Como es bien conocido, ambos plebiscitos ilegales han tenido consecuencias penales, lo cual constituye no sólo un baldón para los transgresores sino una mala nota para el gobierno que no fue capaz de evitar aquel deslizamiento y que sólo mostró firmeza a última hora, cuando el problema había salido de sus cauces políticos y se había convertido en un problema de orden público.
Una nueva estrategia
Tras la moción de censura que dio paso a Sánchez a La Moncloa, la estrategia planteada en el conflicto catalán ha sido muy distinta: tras el ‘procés’, que ha dejado profundas heridas en el tejido político y social de Cataluña, el Gobierno ofrece la negociación y el diálogo abiertos, dentro de los límites constitucionales pero sin otras condiciones que la integridad del Estado de Derecho, en busca de una gran mayoría en Cataluña que apoye una reforma transversal. Ello está suponiendo dar protagonismo a la mitad de los catalanes que, siendo tan patriotas como la otra mitad, no quieren la secesión.

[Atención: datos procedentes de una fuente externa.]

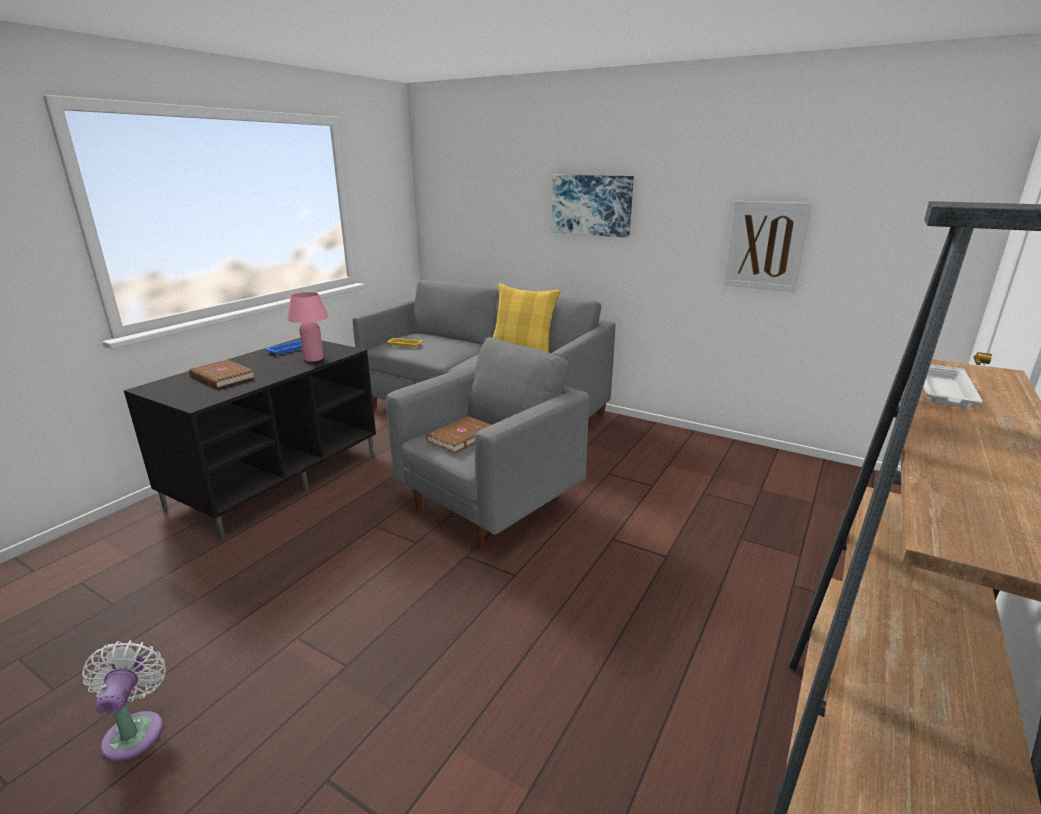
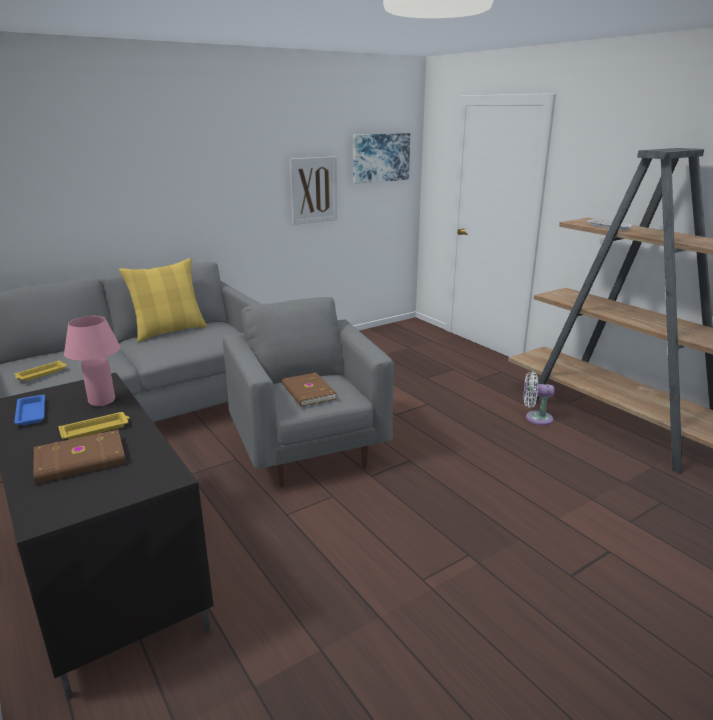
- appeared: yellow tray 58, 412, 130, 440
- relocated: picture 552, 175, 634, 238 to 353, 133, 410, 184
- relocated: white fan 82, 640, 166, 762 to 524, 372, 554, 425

Como es bien conocido, la vía de la negociación, que descarta la unilateral que condujo a la ruptura, ha sido en principio aceptada por Esquerra Republicana, que se ha prestado a entronizar a Sánchez en el poder mediante su abstención. Puede, en fin, decirse que la mitad de la sociedad catalana y la mitad del soberanismo catalán están embarcados en una vía pacífica de resolución del conflicto.
Muchos pensamos que este camino es insoportablemente arduo y somos escépticos sobre el resultado que se obtenga, pero creemos que es legítimo y aun necesario emprenderlo para que el Estado se cargue de toda la razón. En todo caso, ya es una evidencia que un sector del nacionalismo que parecía irreductible ha optado también por la política. En estas circunstancias, el PP debería aceptar caballerosamente que esta vía es legítima, siempre que se mantenga intacto el imperio de la ley.
En los setenta, el diálogo obró prodigios en este país, a pesar de los augures que pronosticaban que nos deslizaríamos por el despeñadero, y no tiene por qué ser ahora diferente. Con unas reformas que mantengan lo sustancial del modelo y que hagan más cómoda la instalación de Cataluña en el conjunto, es posible reconstruir el Estado de las Autonomías. Algo que nos interesa a todos, y también al PP, que algún día tendrá que gestionar otra vez el país.
El PP, sin embargo, está en otras cosas. Casado ha ofrecido —al menos retóricamente— apoyo a Sánchez siempre que deje de negociar con los separatistas y de basar su estabilidad gubernamental en ellos. Lo grave del caso es que Casado no tiene otra opción alternativa, ni mucho menos una repuesta a Esquerra Republicana de Cataluña, que ya está dispuesta a negociar y pactar una solución, siquiera provisional, al conflicto.
Ya se sabe que es de momento muy improbable que el conflicto catalán se resuelva definitivamente, al menos hasta que la Unión Europea avance como auténtica federación y se desvanezcan los afanes soberanistas de las minorías étnicas dispuestas a reclamar un estado propio. Por ello, nuestra obligacion es conllevarlo durante algunas generaciones más, como hicieron los padres de la Constitución hace más de cuarenta años, con un éxito incompleto pero evidente.